Finora Mario Monti non aveva sbagliato una dichiarazione. In un paese di politici gaffeur o cialtroni, parlava come un libro stampato, senza demagogie, smargiassate, promesse al vento. Un marziano anche rispetto a quel caravanserraglio che s’è rivelato il suo governo, un frittomisto di sobrii professori e tecnici veri (come l’ottima Cancellieri), banchieri e avvocati in conflitto d’interessi, boiardi con triplo stipendio e traffichini impresentabili. Poi ha iniziato a sbracare anche lui, martonizzandosi a Matrix con la fesseria sul posto fisso “monotono”. In un paese pieno di disoccupati che non trovano il primo lavoro, invitarli a pensare al secondo o al terzo è roba da dilettanti allo sbaraglio. E difenderla con le solite scuse dell’“equivoco” e del “fuori contesto” è la classica toppa peggiore del buco.

Nel forum con Repubblica tv, poi, il premier s’è vantato di misure “incisive con le banche”: roba da ridere, visti gli innumerevoli regali che il suo governo ha fatto ai banchieri (non ai risparmiatori). S’è vantato di aver “messo una tassa sugli scudi” (una barzelletta: l’ 1,5% per chi ha evaso aliquote fino al 43% pagando appena il 5). Ha detto che “lo spread è stato usato in modo esagerato come arma contundente contro Berlusconi”, mentre fu proprio lui, quand’era ancora editorialista del Corriere, a sparare a zero su B. mentre lo spread galoppava. Sull’Ici alle chiese ha parlato, più che da decisionista, da forlaniano: “Stiamo approfondendo e stiamo andando avanti nell’approfondimento”. Wow! Poi ha promesso, anzi minacciato, “una riforma strutturale della giustizia penale e civile”: ma questa è una scelta tutta politica, che richiede una maggioranza eletta, non un governo di tecnici piovuti dal cielo per il pronto soccorso finanziario. Infine ha detto che “l’articolo 18, per come viene applicato, sconsiglia l’investimento di capitali stranieri e italiani”. Ohibò: si pensava che non si investisse in Italia a causa delle mafie, della corruzione, degli appalti truccati, del falso in bilancio legalizzato, dei tempi biblici dei processi, dell’alto costo del lavoro. Invece, in un paese pieno di licenziati, per Monti licenziare è ancora troppo difficile: bisogna poterlo fare anche senza giusta causa. E viva la faccia: dopo due mesi di penosi balletti, siamo finalmente al dunque.

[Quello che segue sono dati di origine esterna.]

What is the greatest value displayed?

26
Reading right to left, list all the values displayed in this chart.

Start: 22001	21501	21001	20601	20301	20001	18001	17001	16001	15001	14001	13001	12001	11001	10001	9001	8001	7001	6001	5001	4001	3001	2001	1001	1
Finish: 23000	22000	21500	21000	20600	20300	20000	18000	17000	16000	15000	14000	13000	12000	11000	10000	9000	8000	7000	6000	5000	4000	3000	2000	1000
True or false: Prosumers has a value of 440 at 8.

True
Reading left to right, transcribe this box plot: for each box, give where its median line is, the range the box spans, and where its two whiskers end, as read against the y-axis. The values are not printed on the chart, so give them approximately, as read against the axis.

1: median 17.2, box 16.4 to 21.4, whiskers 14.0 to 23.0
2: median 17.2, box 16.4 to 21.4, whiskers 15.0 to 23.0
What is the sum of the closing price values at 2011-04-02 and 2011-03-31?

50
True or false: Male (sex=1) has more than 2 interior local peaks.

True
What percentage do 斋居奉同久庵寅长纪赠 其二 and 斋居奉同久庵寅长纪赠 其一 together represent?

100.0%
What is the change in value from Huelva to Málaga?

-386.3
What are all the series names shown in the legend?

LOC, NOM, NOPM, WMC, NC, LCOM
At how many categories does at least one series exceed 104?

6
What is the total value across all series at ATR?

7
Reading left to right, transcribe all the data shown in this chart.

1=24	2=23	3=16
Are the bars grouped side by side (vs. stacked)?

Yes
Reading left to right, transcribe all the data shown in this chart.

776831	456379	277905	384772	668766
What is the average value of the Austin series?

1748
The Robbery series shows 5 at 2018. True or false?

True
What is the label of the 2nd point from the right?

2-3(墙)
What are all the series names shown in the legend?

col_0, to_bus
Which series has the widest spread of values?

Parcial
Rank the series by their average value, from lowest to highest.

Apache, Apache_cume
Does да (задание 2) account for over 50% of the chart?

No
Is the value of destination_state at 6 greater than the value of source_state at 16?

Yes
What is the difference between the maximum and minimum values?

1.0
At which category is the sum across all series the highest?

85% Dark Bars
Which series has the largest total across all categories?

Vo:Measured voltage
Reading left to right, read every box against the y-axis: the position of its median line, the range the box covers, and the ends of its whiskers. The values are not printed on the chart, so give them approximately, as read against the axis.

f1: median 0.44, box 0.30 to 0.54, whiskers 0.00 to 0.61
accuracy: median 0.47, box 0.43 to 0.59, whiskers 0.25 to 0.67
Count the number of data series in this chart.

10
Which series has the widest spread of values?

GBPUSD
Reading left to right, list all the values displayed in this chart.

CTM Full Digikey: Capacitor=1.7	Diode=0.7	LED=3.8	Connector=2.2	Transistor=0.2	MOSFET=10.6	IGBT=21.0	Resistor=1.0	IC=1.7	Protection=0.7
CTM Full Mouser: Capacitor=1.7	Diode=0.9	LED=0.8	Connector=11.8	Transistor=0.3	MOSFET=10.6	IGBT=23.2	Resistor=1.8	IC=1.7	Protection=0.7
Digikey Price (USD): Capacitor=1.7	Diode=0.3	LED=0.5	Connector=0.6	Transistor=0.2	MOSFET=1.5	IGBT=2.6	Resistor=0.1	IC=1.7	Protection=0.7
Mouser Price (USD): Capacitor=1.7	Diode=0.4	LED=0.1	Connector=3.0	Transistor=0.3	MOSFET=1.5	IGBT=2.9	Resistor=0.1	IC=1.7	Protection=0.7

Il 18 dicembre, fra un pianto e l’altro, la ministra Fornero disse al Corriere che “l’articolo 18 non è un totem” (voleva dire tabù). Poi, dinanzi alle polemiche, fece retromarcia a Porta a Porta: “Non avevo e non ho oggi in mente nulla che riguardi in modo particolare l’articolo 18. Sono stata ingenua, i giornalisti sono bravissimi a tendere trappole. Vogliamo lasciarlo stare questo articolo 18? Io sono pronta a dire che neanche lo conosco, non l’ho mai visto”. L’8 gennaio Monti smentì la retromarcia: “Niente va considerato un tabù. In questo senso il ministro Fornero ha citato l’articolo 18”. Il 30 gennaio la Fornero, in tournèe a Otto e mezzo, fece un passo avanti quasi indietro: “L’articolo 18 non è preminente, ma non deve essere un tabù e si può discutere”. E il 2 febbraio propose di sostituire il reintegro dei licenziati senza giusta causa con un indennizzo e minacciò di procedere anche contro i sindacati. Ora Monti comunica che l’articolo 18 – quello che andava “lasciato stare” e non era “preminente” – blocca addirittura gli investimenti.

Giovedì a Servizio Pubblico un cassintegrato di Pomigliano ha rivelato che, su 1300 cassintegrati riassunti, nessuno è della Fiom. Poi Santoro ha trasmesso un filmato che mostra il “gestore operativo” della Fiat di Melfi mentre minaccia mafiosamente di morte un operaio: “Ti brucio vivo, ti stacco la testa e la metto in piazza … sai di che famiglia sono?”. La Fiat ha detto o fatto qualcosa? Niente. E il governo? Niente. Sta’ a vedere che pure le minacce mafiose agli operai e le discriminazioni politiche in fabbrica sono colpa dell’articolo 18.